Hace unos meses, cuando los egipcios iniciaron la ocupación pacífica de la cairota plaza Tahrir, un joven periodista me preguntó si los movimientos de protesta registrados en los países árabes eran obra de la cadena de televisión Al Yasira, de las redes sociales o de las fuerzas ocultas que manipulan la información vehiculada a través de los teléfonos Blackburry. Se me ocurrió contestarle que, a mi juicio y parecer, se trataba de un fenómeno mucho más complejo, relacionado con la frustración y el hartazgo de las masas, de unas generaciones incapaces de divisar el porvenir en los escleróticos regímenes autoritarios del soñoliento mundo árabe-musulmán.
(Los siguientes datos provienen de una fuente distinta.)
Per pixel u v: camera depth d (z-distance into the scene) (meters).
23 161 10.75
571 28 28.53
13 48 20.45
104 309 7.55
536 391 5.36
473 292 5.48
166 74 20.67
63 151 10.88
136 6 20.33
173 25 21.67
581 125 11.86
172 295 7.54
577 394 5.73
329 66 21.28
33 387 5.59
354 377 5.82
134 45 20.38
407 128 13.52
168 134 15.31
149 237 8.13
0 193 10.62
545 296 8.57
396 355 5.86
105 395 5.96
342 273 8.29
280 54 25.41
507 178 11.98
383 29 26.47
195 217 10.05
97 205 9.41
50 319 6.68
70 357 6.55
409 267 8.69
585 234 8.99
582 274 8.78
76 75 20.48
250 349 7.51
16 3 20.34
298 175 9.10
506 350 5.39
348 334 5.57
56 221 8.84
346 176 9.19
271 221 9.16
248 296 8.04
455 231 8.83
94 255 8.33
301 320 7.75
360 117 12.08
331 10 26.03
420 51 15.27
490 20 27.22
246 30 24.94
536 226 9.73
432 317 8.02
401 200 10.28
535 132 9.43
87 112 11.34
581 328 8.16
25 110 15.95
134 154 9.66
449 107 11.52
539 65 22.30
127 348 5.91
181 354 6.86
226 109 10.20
De hecho, el inesperado éxito de lasa “primaveras verdes” nos permitía albergar la esperanza de cambios espectaculares en el Magreb y el Mashrek. ¿La revolución de Al Yasira? ¡Menudo disparate!
Lo que sí es cierto es que los movimientos reivindicativos seguían el mismo guión, muy parecido, cuando no idéntico al famoso proyecto del “Gran Oriente Medio” ideado es su momento por la Administración Bush. Un proyecto que no llegó a materializarse, puesto que el anterior inquilino de la Casa Blanca parecía más interesado en la seguridad energética de los Estados Unidos que en la posible democratización de las tierras del Islam. Sin embargo, las ideas de Bush fueron llevadas a la práctica -de manera muy torpe- por su sucesor, Barack Obama. En efecto, la “primavera verde” provocó la caída de algunos regímenes pro occidentales del mundo musulmán.
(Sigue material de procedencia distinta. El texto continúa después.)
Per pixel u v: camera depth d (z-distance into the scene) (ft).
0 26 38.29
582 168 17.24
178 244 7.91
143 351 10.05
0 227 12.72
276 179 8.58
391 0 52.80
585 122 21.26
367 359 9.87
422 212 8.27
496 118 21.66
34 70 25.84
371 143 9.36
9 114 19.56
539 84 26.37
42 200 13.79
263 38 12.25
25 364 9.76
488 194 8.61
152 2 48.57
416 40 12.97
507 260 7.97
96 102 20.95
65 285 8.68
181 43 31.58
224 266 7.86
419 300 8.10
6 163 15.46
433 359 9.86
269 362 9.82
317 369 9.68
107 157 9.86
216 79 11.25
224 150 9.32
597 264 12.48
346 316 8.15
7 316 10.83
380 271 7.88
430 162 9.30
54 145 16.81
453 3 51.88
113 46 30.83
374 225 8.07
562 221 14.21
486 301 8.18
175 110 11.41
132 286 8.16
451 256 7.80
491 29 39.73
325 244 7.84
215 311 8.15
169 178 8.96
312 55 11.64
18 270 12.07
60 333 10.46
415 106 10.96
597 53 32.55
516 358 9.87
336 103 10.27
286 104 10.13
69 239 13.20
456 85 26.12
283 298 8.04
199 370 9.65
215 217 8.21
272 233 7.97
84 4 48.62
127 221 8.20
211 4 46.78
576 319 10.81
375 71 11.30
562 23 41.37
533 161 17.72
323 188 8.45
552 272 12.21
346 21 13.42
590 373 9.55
Ni que decir tiene que la desaparición de los dictadores “amigos” plantea varias incógnitas a los gobernantes europeos. Conviene preguntarse si los radicales islámicos – Hermanos Musulmanes, An Nahda, movimiento salafista, etc. – que se limitaron a observar sin inmutarse la rebelión de las masas, no acabarán haciéndose con Gobiernos emanantes de las protestas, si las “primaveras verde” no desembocarán en un sinfín de “democracias islámicas”, más propensas a aplicar a rajatabla la ley islámica (Shariá) que implantar y/o acatar los derechos humanos. El temor a la radicalización de los países musulmanes empieza a adquirir carta de naturaleza en algunas capitales del Viejo Continente. En efecto, a Washington las implicaciones geoestratégicas de la “democracia islámica” le afecta en menor medida.
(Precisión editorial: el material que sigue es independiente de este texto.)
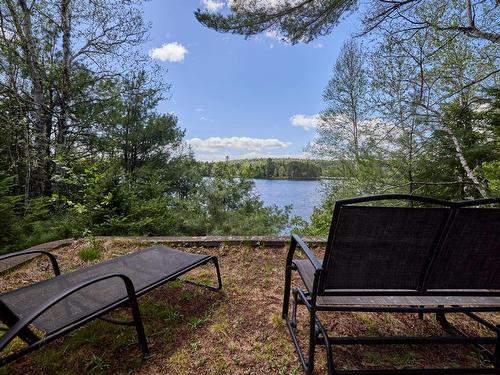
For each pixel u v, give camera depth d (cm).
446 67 530
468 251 132
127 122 888
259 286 237
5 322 119
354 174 709
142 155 956
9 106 677
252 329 181
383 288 138
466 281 139
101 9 768
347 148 1058
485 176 533
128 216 531
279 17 467
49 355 159
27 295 157
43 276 257
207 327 184
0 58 643
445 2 485
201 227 788
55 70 772
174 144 1014
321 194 1078
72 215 525
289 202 955
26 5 669
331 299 140
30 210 536
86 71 826
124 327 183
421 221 123
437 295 140
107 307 147
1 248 424
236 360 155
Los politólogos occidentales han confeccionado la lista de las futuras “democracias”. Se trata de Egipto, Gaza, Líbano, Libia, Siria, Túnez y…Turquía, países donde, según la jerga periodística anglosajona, podrían afianzarse los islamistas “moderados”. ¿Moderados? Extraño concepto, éste… ¿Cuándo se habló de “comunismo moderado” o de “democracia cristiana moderada”? ¿Cuándo se habló de militantes políticos o religiosos moderados?
El islamismo político que salga victorioso de las urnas será, sin duda, la avanzadilla del llamado Islam revolucionario. No hay que temerlo ni aborrecerlo; es preciso tratar de comprender y asimilar el fenómeno, generado por el Departamento de Estado de la era Bush con el apoyo militar de la OTAN. Nos toca a nosotros, europeos, buscar vías de cohabitación. Algo que, sin duda, no resultará excesivamente sencillo.